Human-induced pluripotent stem cell-derived cardiomyocytes have limited IKs for repolarization reserve as revealed by specific KCNQ1/KCNE1 blocker.

Objective: We investigated if there is I_Ks, and if there is repolarization reserve by I_Ks in human-induced pluripotent stem cell-derived cardiomyocytes (hiPSC-CMs).

Design: We used a specific KCNQ1/KCNE1 channel blocker, L-000768673, with an IC₅₀ of 9 nM, and four hERG-specific blockers, astemizole, cisapride, dofetilide, and E-4031 to investigate the issue.

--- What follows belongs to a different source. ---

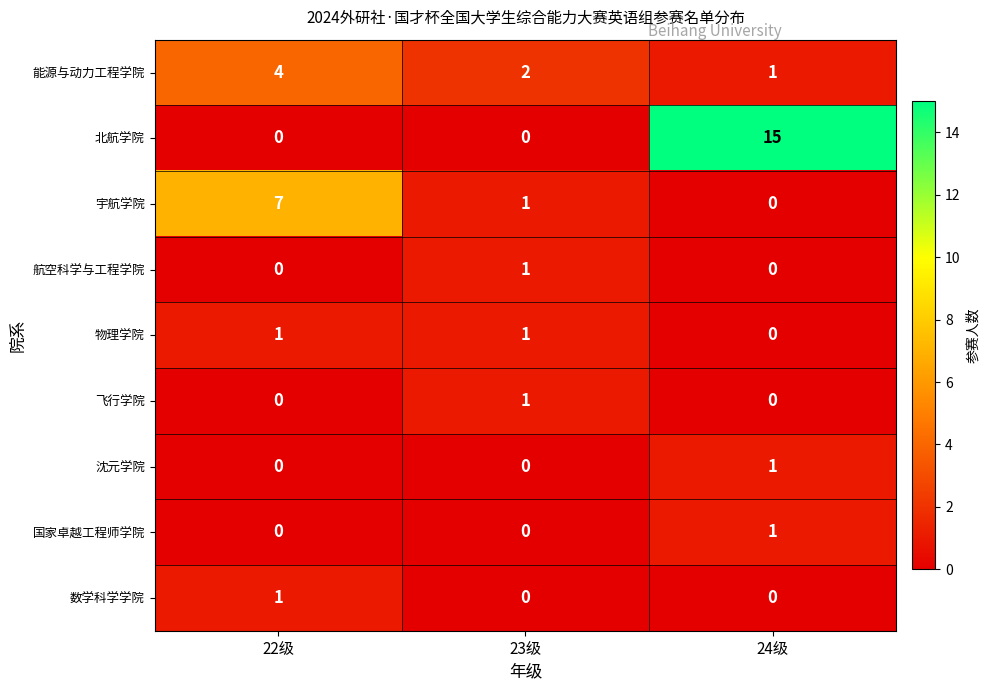

What is the spread (max minus min) of values at 24级?

15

Results: L-000768673 concentration-dependently prolonged feature point duration (FPD)-a surrogate signal of action potential duration-from 1 to 30 nM without pacing or paced at 1.2 Hz, resulting from I_Ks blockade in hiPSC-CMs. At higher concentrations, the effect of L-000768673 on I_Ks was mitigated by its effect on I_Ca-L, resulting in shortened FPD, reduced impedance amplitude, and increased beating rate at 1 µM and above, recapitulating the self-limiting properties of L-000768673 on action potentials. All four hERG-specific blockers prolonged FPD as expected. Co-application of L-000768673 at sub-threshold (0.1 and 0.3 nM) and threshold (1 nM) concentrations failed to synergistically enhance the effects of hERG blockers on FPD prolongation, rather it showed additive effects, inconsistent with the repolarization reserve role of I_Ks in mature human myocytes that enhanced I_Kr response, implying a difference between hiPSC-CMs used in this study and mature human cardiomyocytes.

Conclusion: There was I_Ks current in hiPSC-CMs, and blockade of I_Ks current caused prolongation of action potential of hiPSC-CMs. However, we could not demonstrate any synergistic effects on action potential duration prolongation of hiPSC-CMs by blocking hERG current and I_Ks current simultaneously, implying little or no repolarization reserve by I_Ks current in hiPSC-CMs used in this study.